Task prompt | After locating the line that holds "10 536 8.94", copy that line and all that follow it word for word through the end of the data, with no pictures.

Stored items:
☆ ☆ ☆ ☆ ☆ ☆ ☆
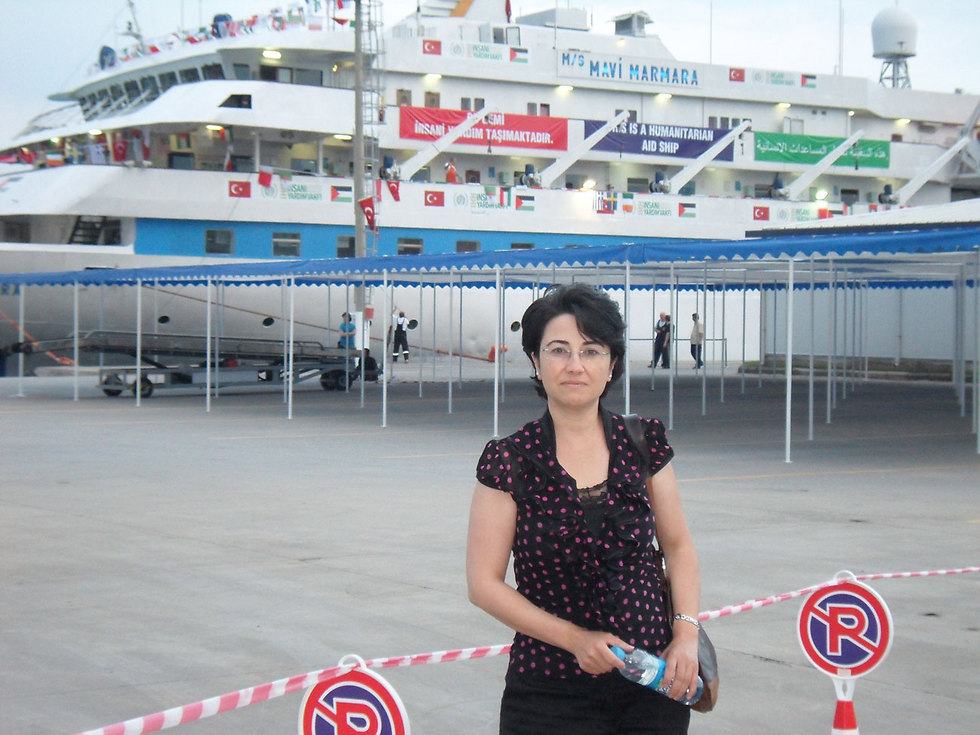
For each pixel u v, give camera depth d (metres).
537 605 2.88
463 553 8.34
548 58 34.56
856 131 40.31
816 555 8.23
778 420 19.75
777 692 5.36
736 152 37.34
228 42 30.42
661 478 3.01
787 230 25.84
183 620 6.52
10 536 8.94
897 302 33.19
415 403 23.03
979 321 15.43
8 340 28.14
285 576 7.61
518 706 2.91
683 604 2.95
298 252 30.53
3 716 4.95
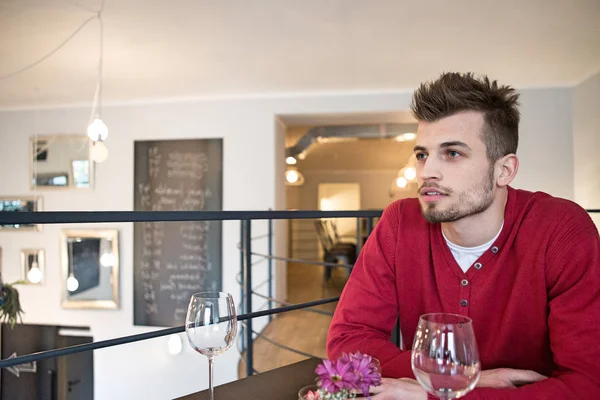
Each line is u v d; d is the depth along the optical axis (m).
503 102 0.78
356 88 4.17
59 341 4.69
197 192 4.49
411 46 3.04
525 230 0.82
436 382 0.54
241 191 4.43
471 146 0.76
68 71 3.57
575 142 3.91
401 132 5.07
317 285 6.90
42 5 2.36
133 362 4.57
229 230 4.45
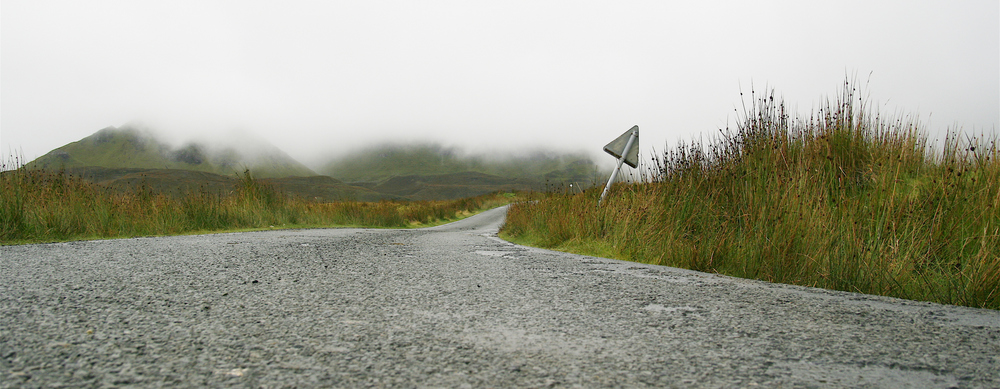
☆ ☆ ☆ ☆ ☆ ☆ ☆
Solution to the problem |
10 536 8.94
897 302 33.19
415 403 23.03
979 321 15.43
8 340 28.14
285 576 7.61
518 706 2.91
683 604 2.95
298 252 30.53
3 716 4.95
Each line is u v d; d is the depth along the optical axis (m).
503 102 0.78
356 88 4.17
59 341 4.69
197 192 4.49
411 46 3.04
525 230 0.82
436 382 0.54
241 191 4.43
471 146 0.76
68 71 3.57
575 142 3.91
401 132 5.07
317 285 6.90
42 5 2.36
133 362 4.57
229 230 4.45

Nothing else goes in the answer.